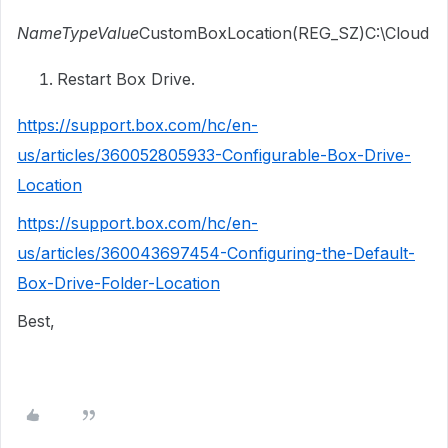
NameTypeValue
CustomBoxLocation(REG_SZ)C:\Cloud
Restart Box Drive.
https://support.box.com/hc/en-
us/articles/360052805933-Configurable-Box-Drive-
Location
https://support.box.com/hc/en-
us/articles/360043697454-Configuring-the-Default-
Box-Drive-Folder-Location
Best,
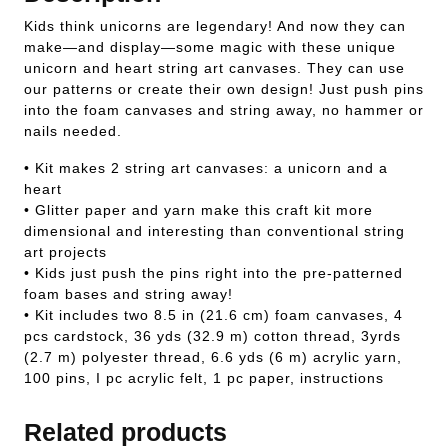
Kids think unicorns are legendary! And now they can
make—and display—some magic with these unique
unicorn and heart string art canvases. They can use
our patterns or create their own design! Just push pins
into the foam canvases and string away, no hammer or
nails needed.
• Kit makes 2 string art canvases: a unicorn and a
heart
• Glitter paper and yarn make this craft kit more
dimensional and interesting than conventional string
art projects
• Kids just push the pins right into the pre-patterned
foam bases and string away!
• Kit includes two 8.5 in (21.6 cm) foam canvases, 4
pcs cardstock, 36 yds (32.9 m) cotton thread, 3yrds
(2.7 m) polyester thread, 6.6 yds (6 m) acrylic yarn,
100 pins, I pc acrylic felt, 1 pc paper, instructions
Related products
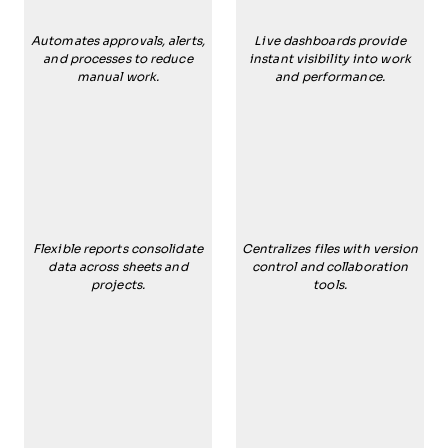
Automates approvals, alerts,
Live dashboards provide
and processes to reduce
instant visibility into work
manual work.
and performance.
Flexible reports consolidate
Centralizes files with version
data across sheets and
control and collaboration
projects.
tools.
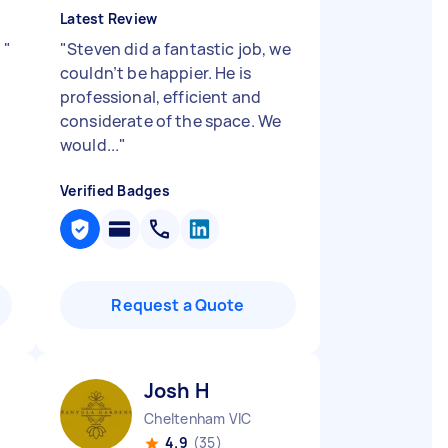
Latest Review
y
"
"
Steven did a fantastic job, we
couldn’t be happier. He is
professional, efficient and
considerate of the space. We
would...
"
Verified Badges
Request a Quote
Josh H
Cheltenham VIC
4.9
(35)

▸ What is expected:
Write out the entries above verbatim, without pictures.

▸ Finished exercise:
NameTypeValue
CustomBoxLocation(REG_SZ)C:\Cloud
Restart Box Drive.
https://support.box.com/hc/en-
us/articles/360052805933-Configurable-Box-Drive-
Location
https://support.box.com/hc/en-
us/articles/360043697454-Configuring-the-Default-
Box-Drive-Folder-Location
Best,
Kids think unicorns are legendary! And now they can
make—and display—some magic with these unique
unicorn and heart string art canvases. They can use
our patterns or create their own design! Just push pins
into the foam canvases and string away, no hammer or
nails needed.
• Kit makes 2 string art canvases: a unicorn and a
heart
• Glitter paper and yarn make this craft kit more
dimensional and interesting than conventional string
art projects
• Kids just push the pins right into the pre-patterned
foam bases and string away!
• Kit includes two 8.5 in (21.6 cm) foam canvases, 4
pcs cardstock, 36 yds (32.9 m) cotton thread, 3yrds
(2.7 m) polyester thread, 6.6 yds (6 m) acrylic yarn,
100 pins, I pc acrylic felt, 1 pc paper, instructions
Related products
Automates approvals, alerts,
Live dashboards provide
and processes to reduce
instant visibility into work
manual work.
and performance.
Flexible reports consolidate
Centralizes files with version
data across sheets and
control and collaboration
projects.
tools.
Latest Review
y
"
"
Steven did a fantastic job, we
couldn’t be happier. He is
professional, efficient and
considerate of the space. We
would...
"
Verified Badges
Request a Quote
Josh H
Cheltenham VIC
4.9
(35)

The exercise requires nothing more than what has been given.